## EXERCISE PROMPT:
An exact copy of the entries below is needed, with every picture left out.

## EXERCISE MATERIAL:
-----

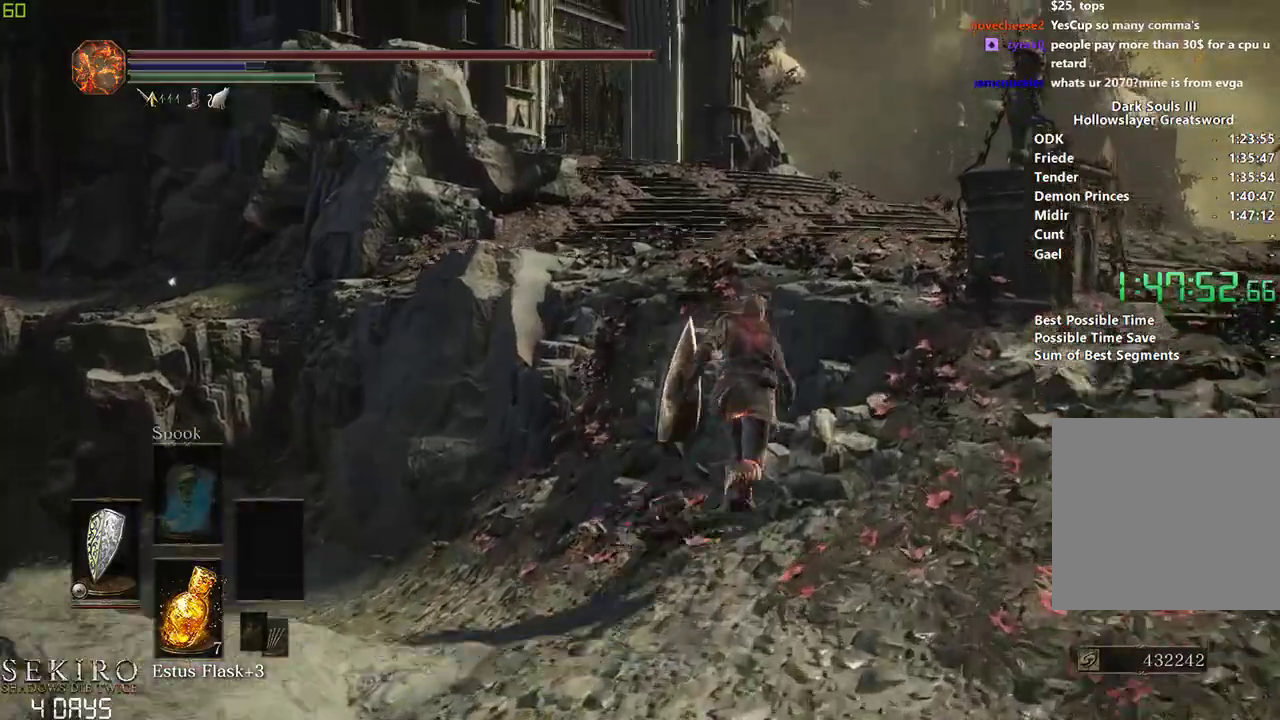
{"buttons": ["B"], "left_stick": "center", "right_stick": "down-left", "events": []}
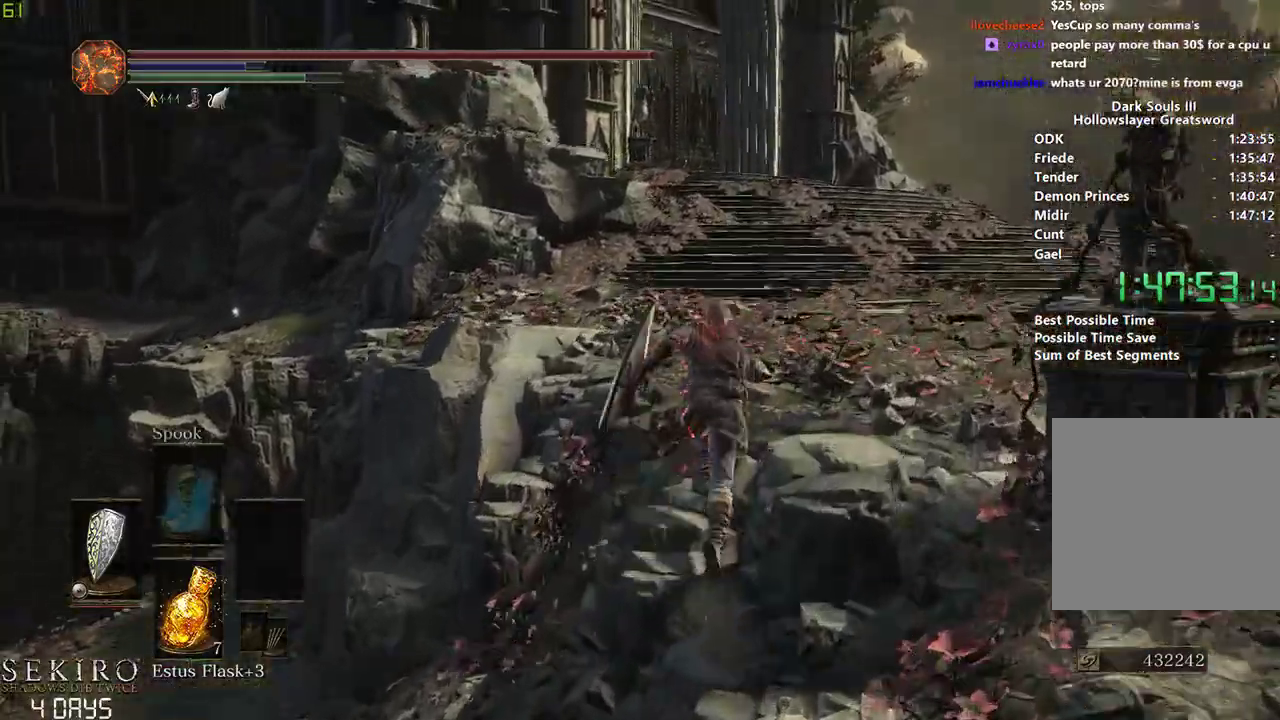
{"buttons": ["B"], "left_stick": "center", "right_stick": "center", "events": [[433, "right_stick", "center"]]}
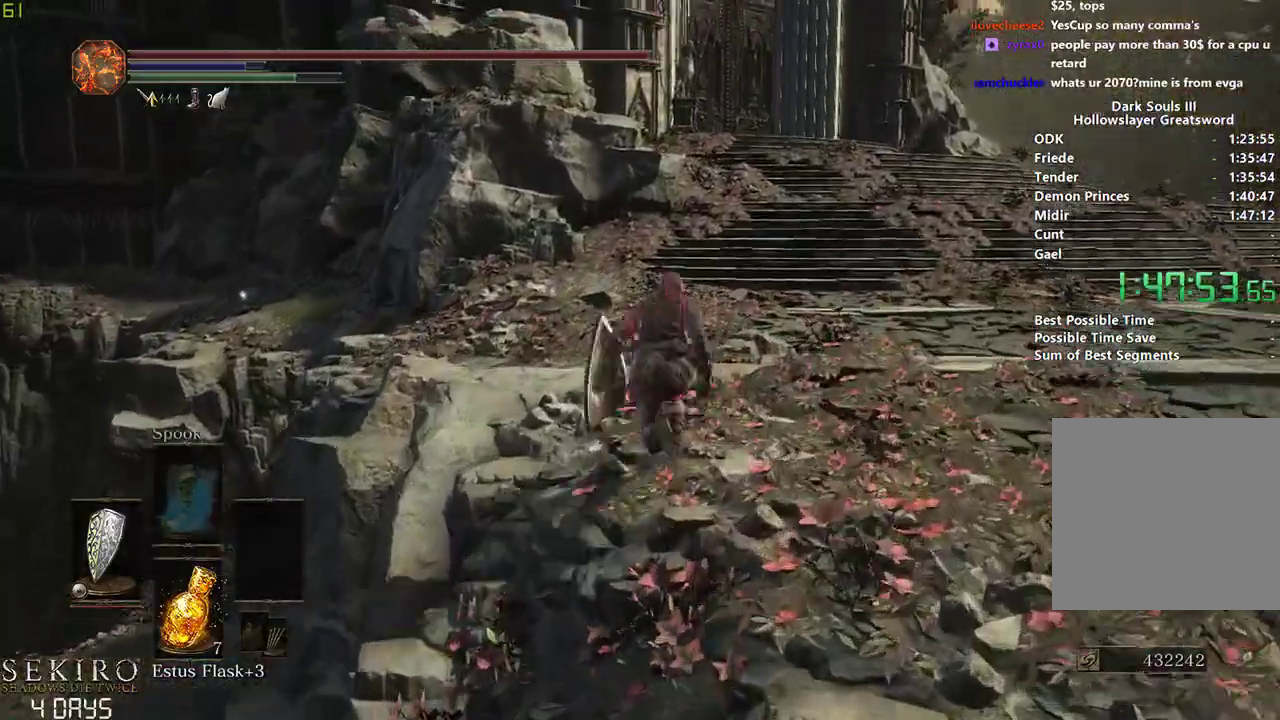
{"buttons": ["B"], "left_stick": "center", "right_stick": "center", "events": []}
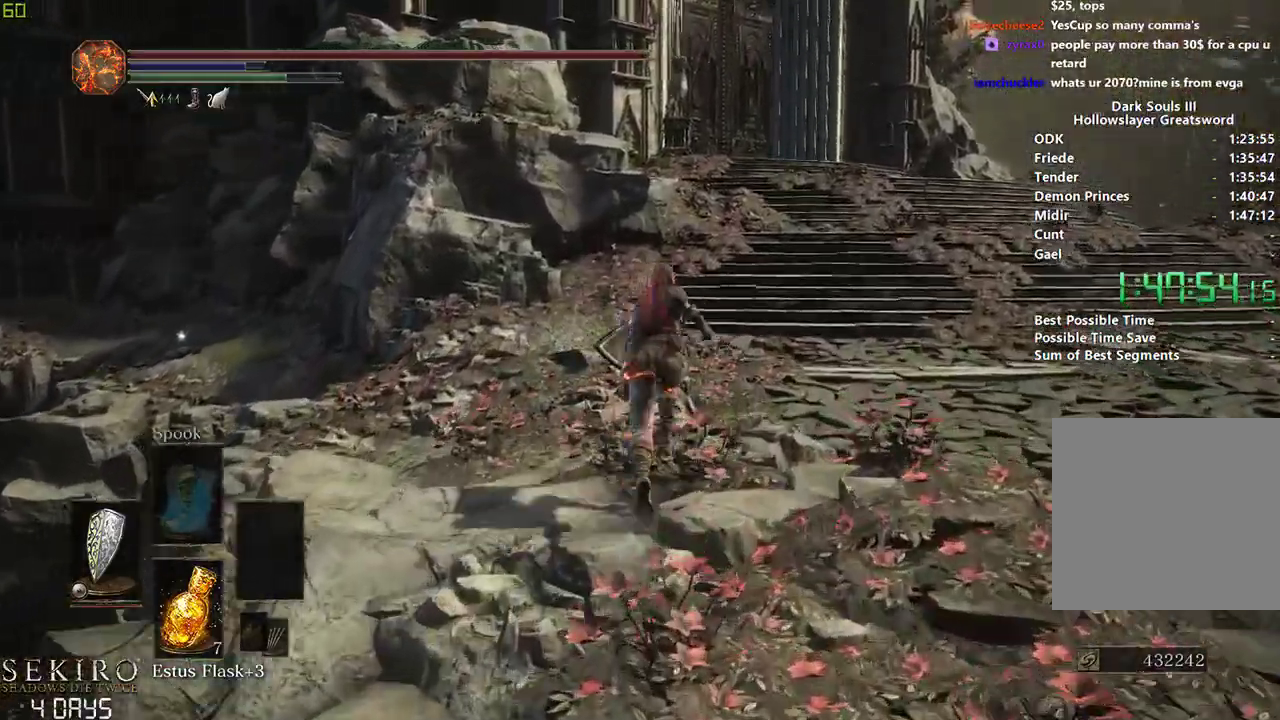
{"buttons": ["B"], "left_stick": "center", "right_stick": "center", "events": []}
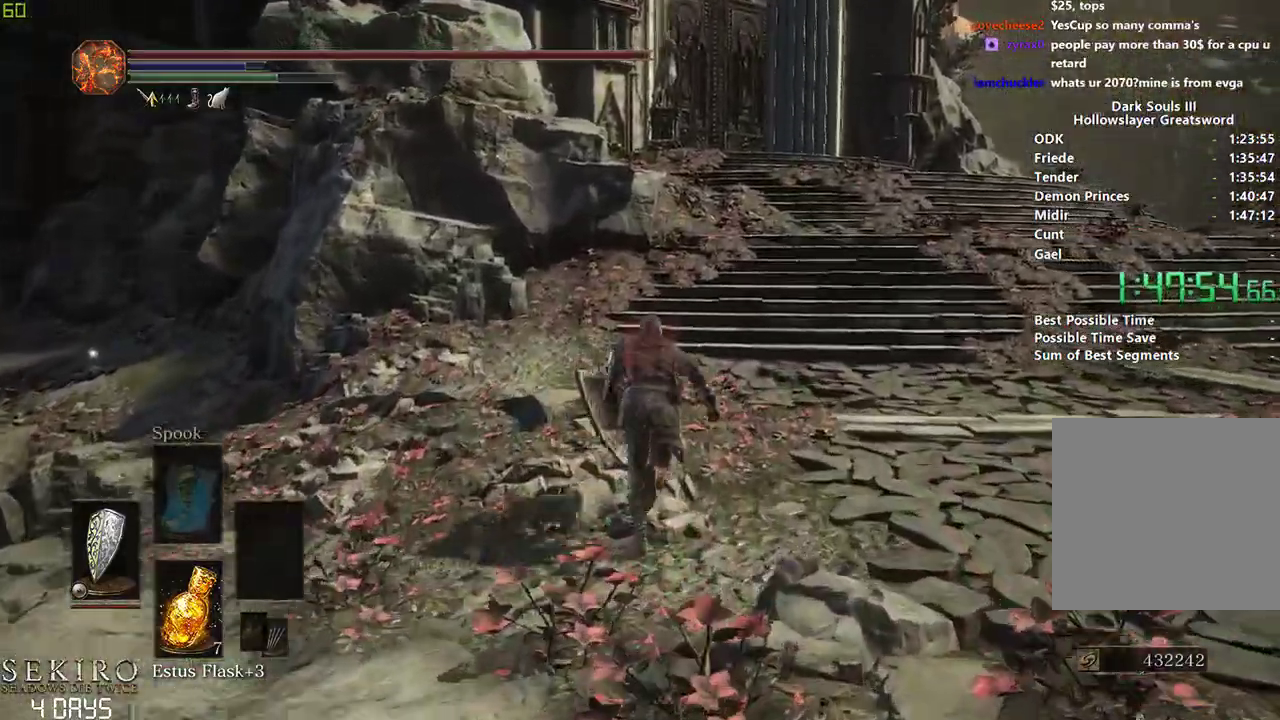
{"buttons": ["B"], "left_stick": "center", "right_stick": "center", "events": []}
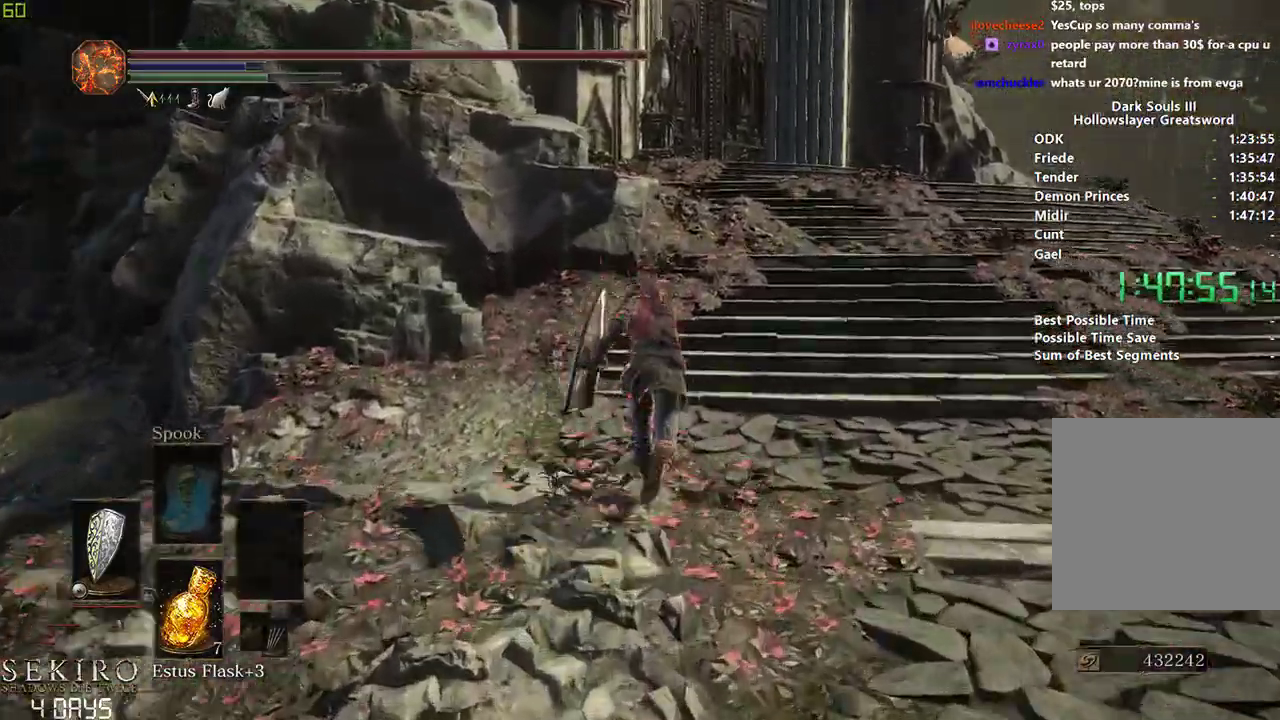
{"buttons": ["B"], "left_stick": "center", "right_stick": "center", "events": []}
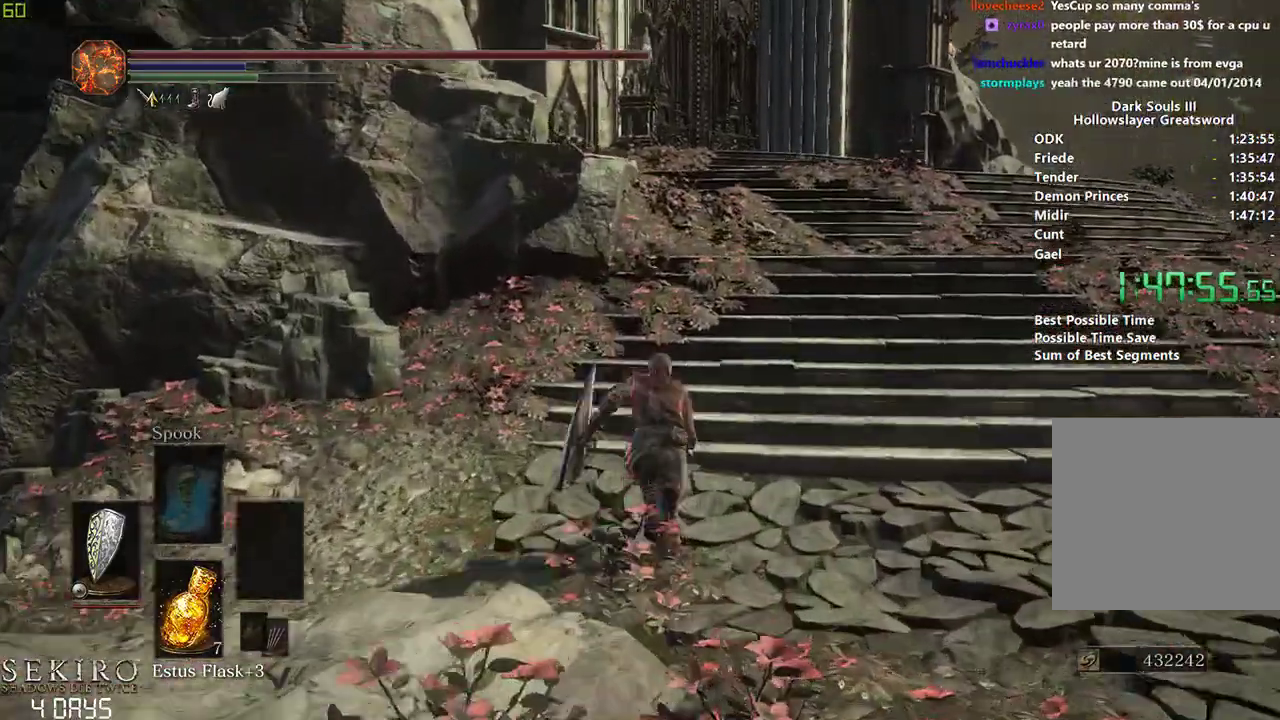
{"buttons": ["B"], "left_stick": "center", "right_stick": "center", "events": []}
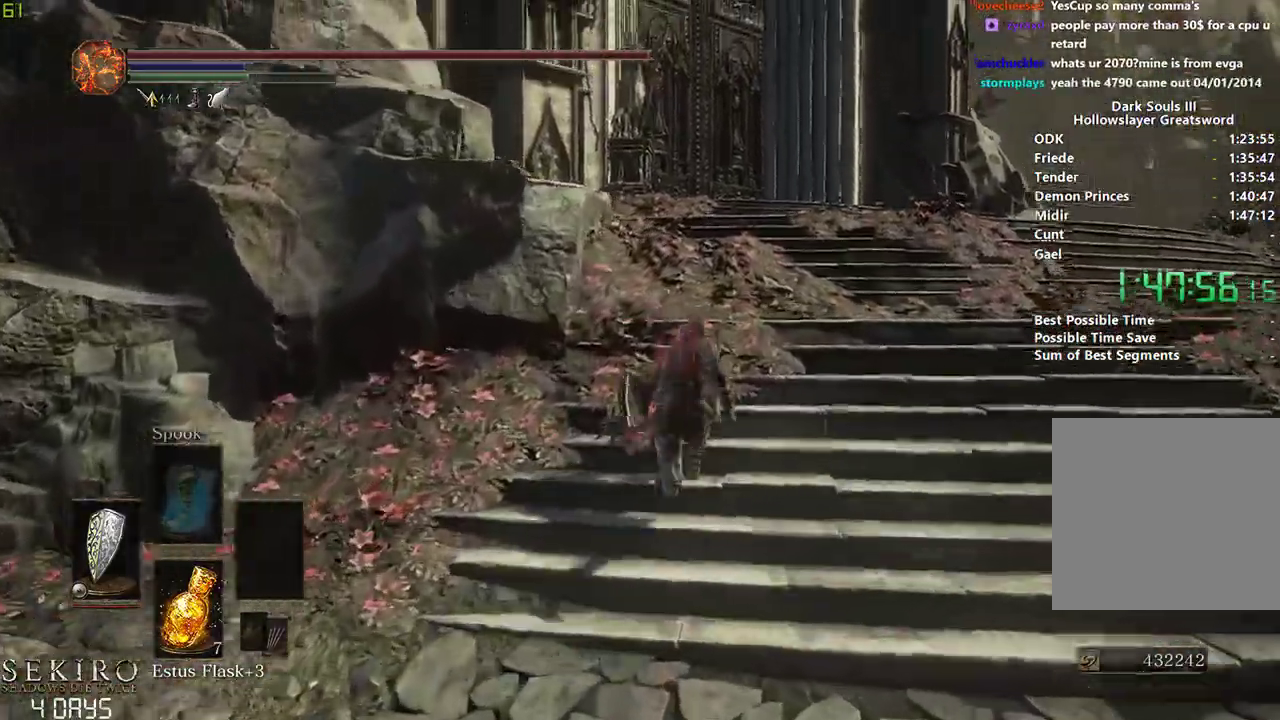
{"buttons": ["B"], "left_stick": "center", "right_stick": "center", "events": []}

-----

## WORKED SOLUTION:
{"buttons": ["B"], "left_stick": "center", "right_stick": "down-left", "events": []}
{"buttons": ["B"], "left_stick": "center", "right_stick": "center", "events": [[433, "right_stick", "center"]]}
{"buttons": ["B"], "left_stick": "center", "right_stick": "center", "events": []}
{"buttons": ["B"], "left_stick": "center", "right_stick": "center", "events": []}
{"buttons": ["B"], "left_stick": "center", "right_stick": "center", "events": []}
{"buttons": ["B"], "left_stick": "center", "right_stick": "center", "events": []}
{"buttons": ["B"], "left_stick": "center", "right_stick": "center", "events": []}
{"buttons": ["B"], "left_stick": "center", "right_stick": "center", "events": []}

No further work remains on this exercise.